Re: Comparable ScoreDoc

Posted by Michael Busch <bu...@gmail.com>.
Shai Erera wrote:

> 
> Comparators however have an advantage - in that specific case I could create
> two Comparators: (1) compares by the score and then by doc (2) compares by

That's why I hesitate to add the Comparable interface to ScoreDoc:
Different people might want different implementations of compare(), and
that makes it questionable which default compare() implementation we
should commit. I think Comparator solves this problem quite nicely.

-Michael

---------------------------------------------------------------------
To unsubscribe, e-mail: java-dev-unsubscribe@lucene.apache.org
For additional commands, e-mail: java-dev-help@lucene.apache.org


Re: Comparable ScoreDoc

Posted by Shai Erera <se...@gmail.com>.
That is indeed one alternative. I think however that Comparable objects are
cleaner. It is evident by just looking at the code how they are compared.
Otherwise (with the Comparator approach), you need to pair objects with
comparators, and it's not always clear which comparator to use with each
object.

Also Comparators need access to fields of the object that you don't
necessarily want to expose. If the object implements its own compareTo, it
has access to all the internal fields that may affect the comparison (for
example, hash values).

Comparators however have an advantage - in that specific case I could create
two Comparators: (1) compares by the score and then by doc (2) compares by
the score only. That gives me some flexibility. But code-wise, I would still
need to create two additional classes, while in the Comparable approach I
could just extend ScoreDoc and override compareTo.

### Dataset records
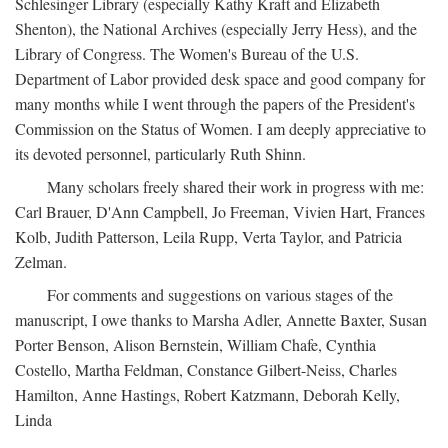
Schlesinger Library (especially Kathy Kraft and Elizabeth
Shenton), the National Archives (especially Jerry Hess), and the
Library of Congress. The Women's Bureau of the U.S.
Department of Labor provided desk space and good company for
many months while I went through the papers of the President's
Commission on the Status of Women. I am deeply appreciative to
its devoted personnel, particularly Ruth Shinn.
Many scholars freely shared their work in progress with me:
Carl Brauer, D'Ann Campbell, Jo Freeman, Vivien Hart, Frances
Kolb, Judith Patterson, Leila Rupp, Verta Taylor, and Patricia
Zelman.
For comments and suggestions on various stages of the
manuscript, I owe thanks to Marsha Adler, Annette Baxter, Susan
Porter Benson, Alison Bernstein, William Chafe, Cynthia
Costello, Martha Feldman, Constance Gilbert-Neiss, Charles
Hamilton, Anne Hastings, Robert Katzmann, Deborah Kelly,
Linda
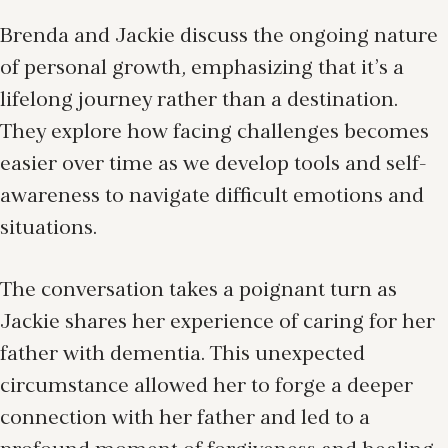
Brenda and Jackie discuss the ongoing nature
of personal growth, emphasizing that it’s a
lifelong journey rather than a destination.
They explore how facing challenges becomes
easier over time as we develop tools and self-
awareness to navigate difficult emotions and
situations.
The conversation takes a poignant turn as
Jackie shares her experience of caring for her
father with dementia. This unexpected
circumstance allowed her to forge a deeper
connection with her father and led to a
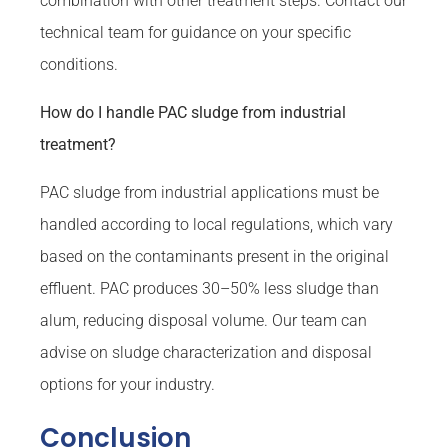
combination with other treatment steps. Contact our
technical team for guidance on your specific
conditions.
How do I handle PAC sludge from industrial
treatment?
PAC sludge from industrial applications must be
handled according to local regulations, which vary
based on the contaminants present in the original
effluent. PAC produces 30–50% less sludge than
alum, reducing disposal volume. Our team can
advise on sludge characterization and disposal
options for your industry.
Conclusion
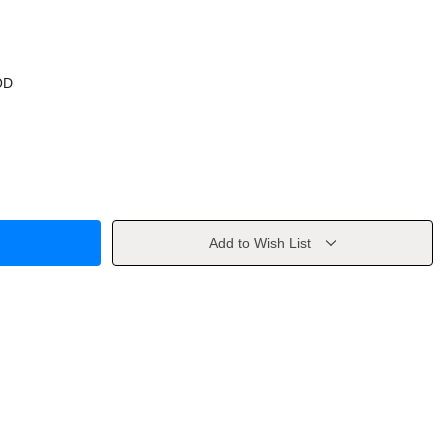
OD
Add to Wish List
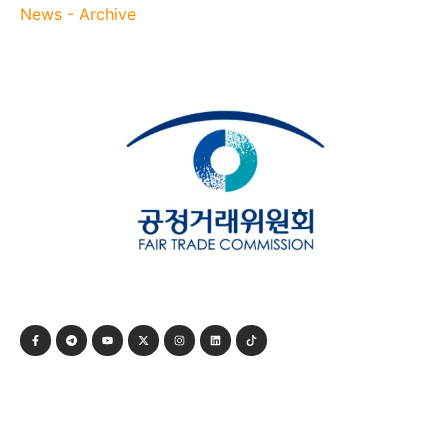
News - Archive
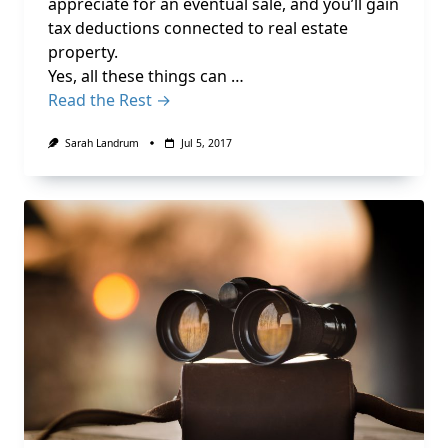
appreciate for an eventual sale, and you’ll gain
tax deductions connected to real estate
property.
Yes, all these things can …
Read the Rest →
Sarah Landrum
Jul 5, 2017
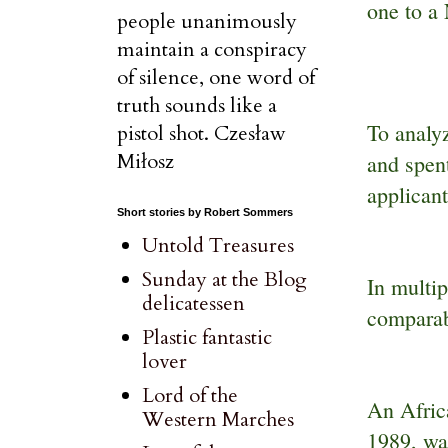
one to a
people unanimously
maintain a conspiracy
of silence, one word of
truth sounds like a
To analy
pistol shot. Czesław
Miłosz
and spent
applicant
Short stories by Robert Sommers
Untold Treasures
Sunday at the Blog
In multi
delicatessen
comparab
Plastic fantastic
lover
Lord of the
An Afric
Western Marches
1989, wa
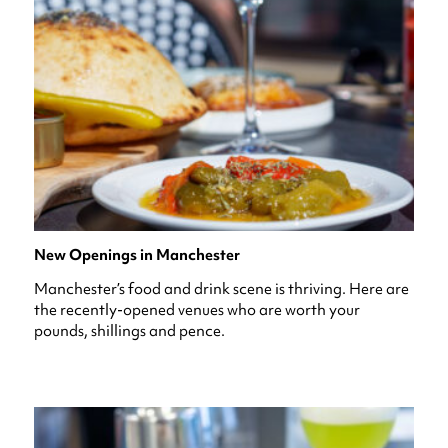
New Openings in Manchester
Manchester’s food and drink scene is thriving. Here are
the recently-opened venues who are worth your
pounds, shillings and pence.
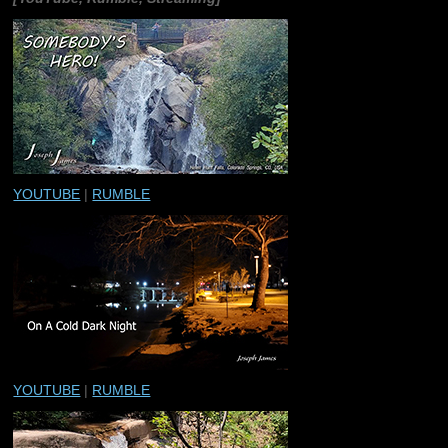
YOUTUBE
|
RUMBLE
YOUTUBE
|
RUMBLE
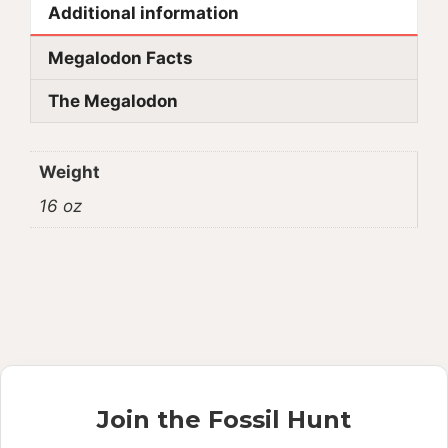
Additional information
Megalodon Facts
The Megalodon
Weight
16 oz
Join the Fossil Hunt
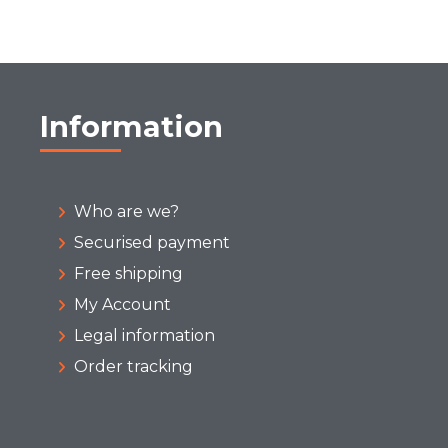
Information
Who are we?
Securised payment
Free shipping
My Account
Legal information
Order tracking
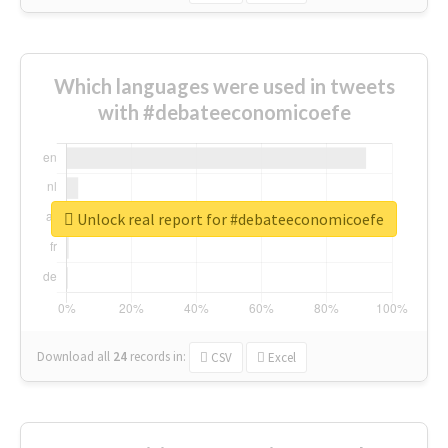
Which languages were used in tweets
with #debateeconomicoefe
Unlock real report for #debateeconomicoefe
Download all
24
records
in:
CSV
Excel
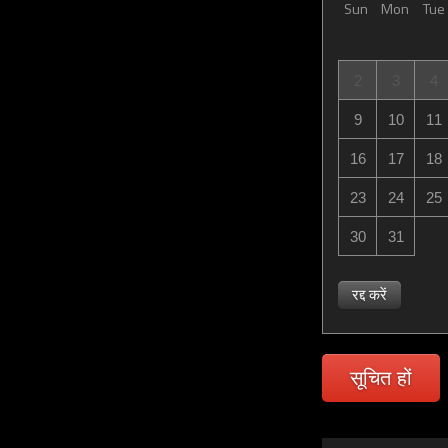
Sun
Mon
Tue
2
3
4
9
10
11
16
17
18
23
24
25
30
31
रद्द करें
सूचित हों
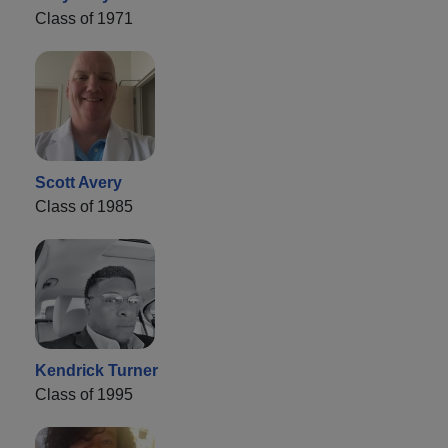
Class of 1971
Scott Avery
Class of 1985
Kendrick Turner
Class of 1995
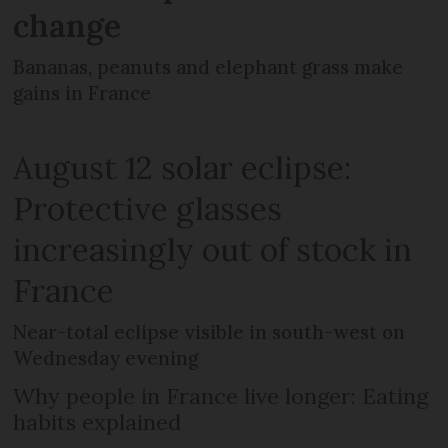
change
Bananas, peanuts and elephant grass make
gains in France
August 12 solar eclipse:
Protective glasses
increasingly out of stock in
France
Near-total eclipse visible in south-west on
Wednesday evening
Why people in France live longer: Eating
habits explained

==

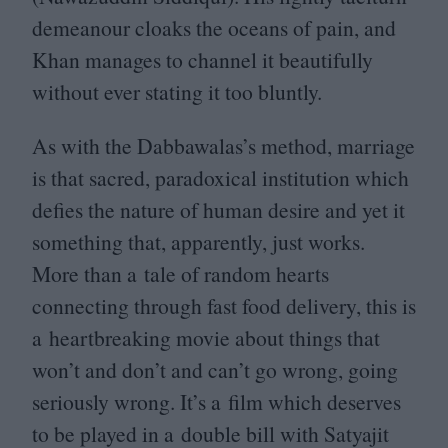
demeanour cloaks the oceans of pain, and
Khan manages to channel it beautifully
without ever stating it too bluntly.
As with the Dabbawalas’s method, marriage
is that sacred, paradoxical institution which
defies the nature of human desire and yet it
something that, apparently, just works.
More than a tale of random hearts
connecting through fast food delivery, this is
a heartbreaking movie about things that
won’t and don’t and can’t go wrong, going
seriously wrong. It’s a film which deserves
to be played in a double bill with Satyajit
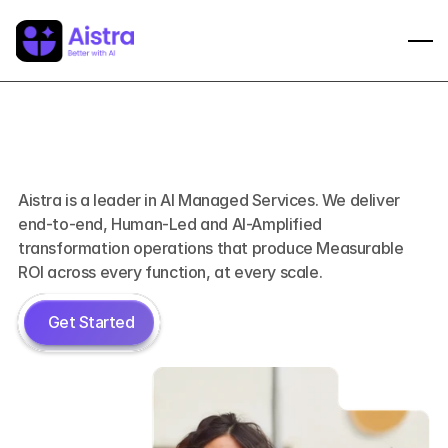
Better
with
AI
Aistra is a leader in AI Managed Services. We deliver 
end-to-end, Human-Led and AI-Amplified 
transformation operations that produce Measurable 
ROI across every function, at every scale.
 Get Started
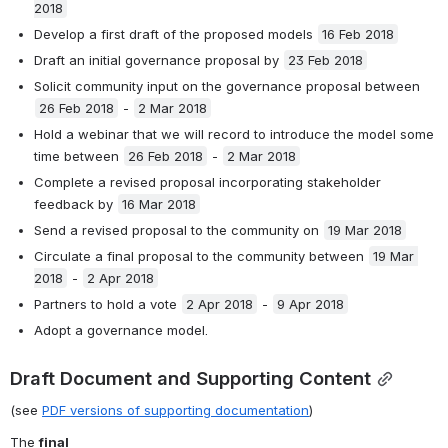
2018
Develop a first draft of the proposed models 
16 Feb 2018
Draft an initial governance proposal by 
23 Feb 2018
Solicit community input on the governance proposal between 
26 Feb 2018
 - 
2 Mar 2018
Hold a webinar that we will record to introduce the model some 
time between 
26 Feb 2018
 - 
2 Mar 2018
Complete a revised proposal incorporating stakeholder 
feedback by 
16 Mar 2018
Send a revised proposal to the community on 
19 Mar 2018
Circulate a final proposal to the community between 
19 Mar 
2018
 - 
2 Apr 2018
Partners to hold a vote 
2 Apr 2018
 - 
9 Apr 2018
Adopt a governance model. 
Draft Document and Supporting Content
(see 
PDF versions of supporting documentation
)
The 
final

### Tasks
A. In the thread on Comparable ScoreDoc, why does Michael Busch hesitate to add the Comparable interface to ScoreDoc? Answer in one to three sentences.
B. Quote the thread on Comparable ScoreDoc word for word, starting at "Also Comparators need" and ending at "and override compareTo.".
The entries have no connection to the thread on Comparable ScoreDoc.

### Your responses
A. Different people might want different implementations of compare(), so it is questionable which default compare() implementation should be committed. He thinks Comparator solves this problem quite nicely.

B.
Also Comparators need access to fields of the object that you don't
necessarily want to expose. If the object implements its own compareTo, it
has access to all the internal fields that may affect the comparison (for
example, hash values).

Comparators however have an advantage - in that specific case I could create
two Comparators: (1) compares by the score and then by doc (2) compares by
the score only. That gives me some flexibility. But code-wise, I would still
need to create two additional classes, while in the Comparable approach I
could just extend ScoreDoc and override compareTo.